The team also used Mendelian randomisation to explore the importance of environmental effects. They discovered that more years of education and higher parental age reduced the severity of MS, while smoking worsened it. "Finding correlation with these indirect measures of brain health further underlines the importance of resilience in determining the outcome of MS," the authors stressed.

Opportunity to Meet Unmet Treatment Need

Further work was needed to determine exactly how this genetic variant affected DYSF, ZNF638, and the nervous system more generally, emphasised the researchers, who were also collecting a larger set of DNA samples from people with MS, with the expectation of finding other variants that contributed to long-term disability in MS.

"Our findings demonstrate that at least 13% of the variance in long-term MS severity can be attributed to common and low frequency single nucleotide variation, explaining some of the considerable variability in MS outcome," highlighted the authors. It might also partly explain why immunosuppressive therapies have thus far had "little or no effect" on disability accumulation in progressive MS trials, they pointed out.

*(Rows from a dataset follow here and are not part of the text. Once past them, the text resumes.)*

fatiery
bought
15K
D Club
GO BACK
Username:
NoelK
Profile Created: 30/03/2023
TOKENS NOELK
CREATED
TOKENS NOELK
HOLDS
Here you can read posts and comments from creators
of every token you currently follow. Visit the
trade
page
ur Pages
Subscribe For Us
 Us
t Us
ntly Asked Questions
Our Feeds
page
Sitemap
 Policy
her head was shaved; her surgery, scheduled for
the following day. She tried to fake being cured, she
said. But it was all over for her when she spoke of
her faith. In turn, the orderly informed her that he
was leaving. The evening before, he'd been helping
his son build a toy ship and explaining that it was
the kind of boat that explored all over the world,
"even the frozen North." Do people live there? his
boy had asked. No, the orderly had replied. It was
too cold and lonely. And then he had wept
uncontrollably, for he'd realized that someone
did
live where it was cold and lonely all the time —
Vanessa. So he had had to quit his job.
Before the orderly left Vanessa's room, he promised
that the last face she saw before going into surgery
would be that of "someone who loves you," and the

Despite the "therapeutic revolution" in MS over the past few decades, treatment of progression in MS remained an "unmet need" the authors stressed.

They hoped that the new discovery of a genetic locus associated with disability in MS would provide "new directions for functional characterisation and drug development" targeted on the neurodegenerative component of the disease. 

"Understanding how the variant exerts its effects on MS severity will hopefully pave the way to a new generation of treatments that are able to prevent disease progression," said Professor Sawcer.

This work was supported in part by funding from the National Institutes of Health/National Institute of Neurological Disorders and Stroke, the European Union's Horizon 2020 Research and Innovation Funding Programme, and the Multiple Sclerosis Society of Canada.